Efficient Interval Storage Using C++ Standard Library


I am working on a problem where each pair represents a closed interval, and I need a data structure to store a collection of these pairs. This data structure should support two operations: insert(pair) and delete(idx). The insert operation needs to check if the interval to be inserted overlaps with any existing intervals in the collection; if there is an overlap, the insertion should fail and return -1. The delete operation should remove the idx-th largest pair in the collection.

My goal is to implement this using only the C++ Standard Library, while keeping the code as minimal as possible. Additionally, it is crucial that both the insert and delete methods have a time complexity smaller than O(log n).

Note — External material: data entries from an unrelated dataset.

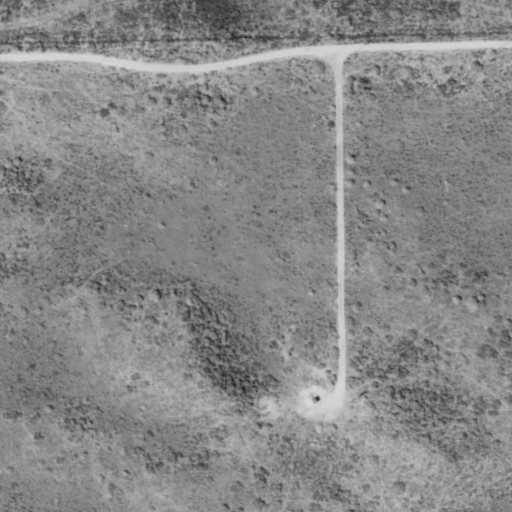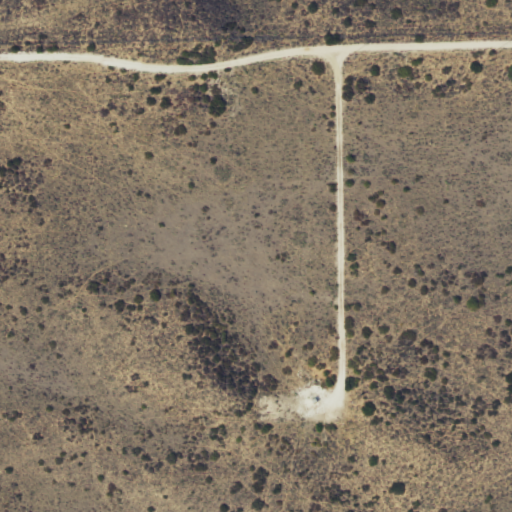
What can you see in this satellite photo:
road: (255, 60)
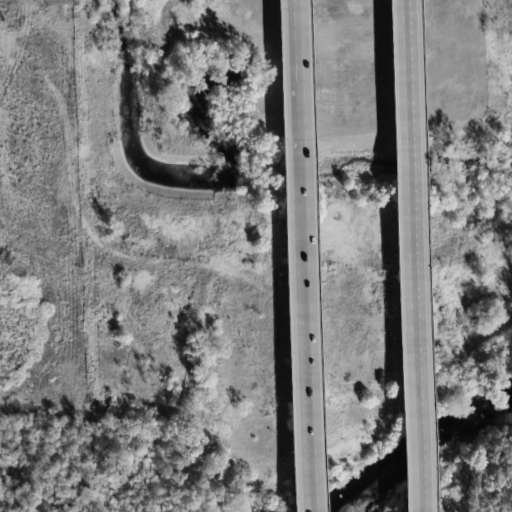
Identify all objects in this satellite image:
road: (298, 256)
road: (407, 256)
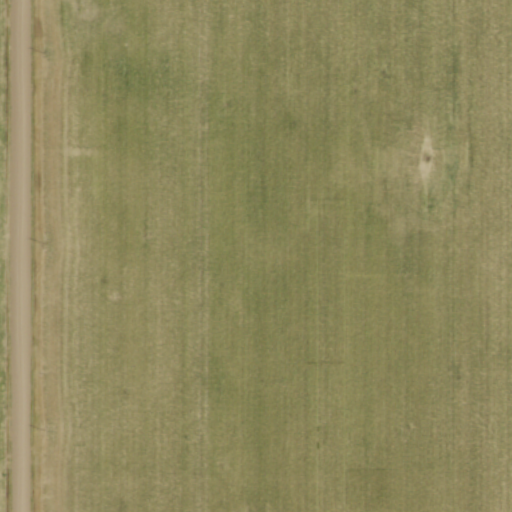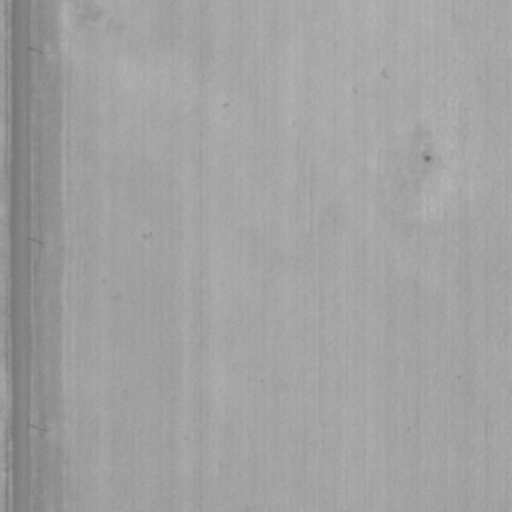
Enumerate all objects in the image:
crop: (277, 255)
road: (20, 256)
crop: (0, 380)
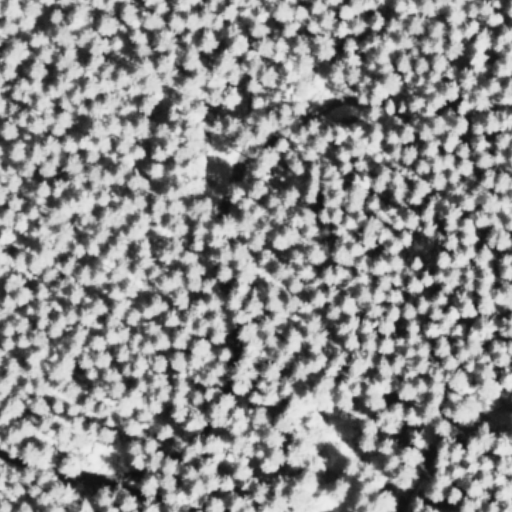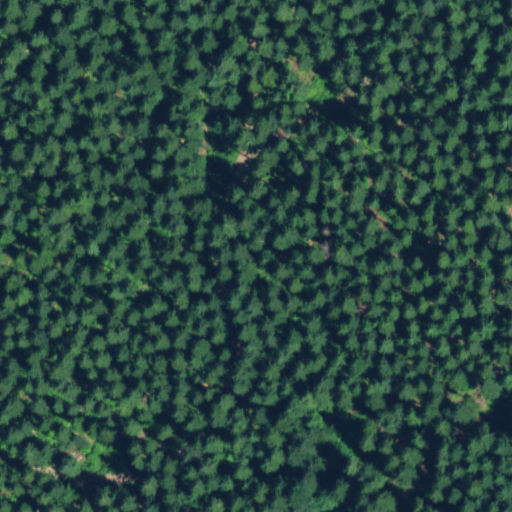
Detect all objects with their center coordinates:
road: (209, 272)
road: (425, 446)
road: (76, 478)
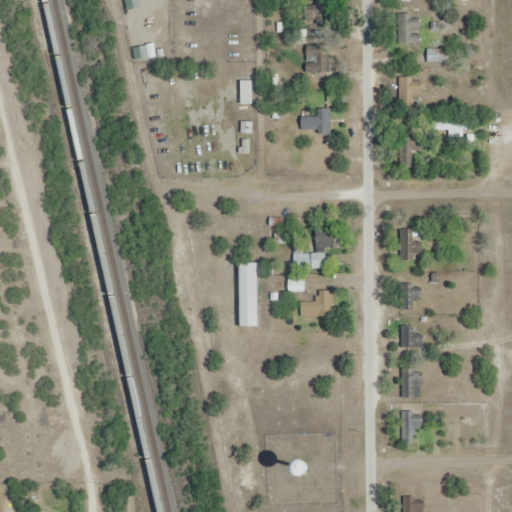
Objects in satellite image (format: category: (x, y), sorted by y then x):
building: (416, 88)
building: (247, 91)
building: (456, 127)
building: (410, 153)
building: (324, 245)
building: (412, 245)
railway: (113, 255)
railway: (102, 256)
road: (372, 256)
building: (297, 284)
building: (412, 296)
building: (412, 339)
building: (412, 382)
building: (412, 426)
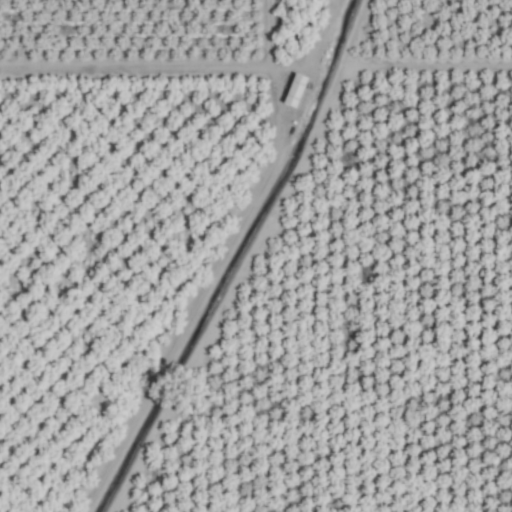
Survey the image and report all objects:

I would greatly appreciate any suggestions or ideas you might have on how to achieve this efficiently, without the need for coding. Thank you very much for your assistance! So far, the only solution I have come up with is using a B+ tree, but it requires a little much of code.

class CustomDataStructure {
// some underlying private data structures
public:
    bool insert(const pair<int ,int>& interval);
    pair<int ,int> delete(unsigned int idx); // return deleted interval
}

Here is an example workflow of this class:

original intervals: original intervals call insert({4,10}); after insert call delete(2); enter image description here


Solution

  • There is no container in std that can satisfy your requirements.

    None of the sequence containers can insert into arbitrary positions in less than O(size()). vector, deque and inplace_vector have O(size) insert. list and forward_list have O(size) lookup.

    None of the associative or unordered associative containers can find the ith index in less than O(i). std::advance et.al. are O(i) unless the iterator satisfies RandomAccessIterator, which isn't the case for those containers.

    None of the container adaptors help, because they still have the insertion characteristics of the underlying container.

    You'd need to implement your own container to reach your complexity requirements. Something like an Indexable Skip List would work.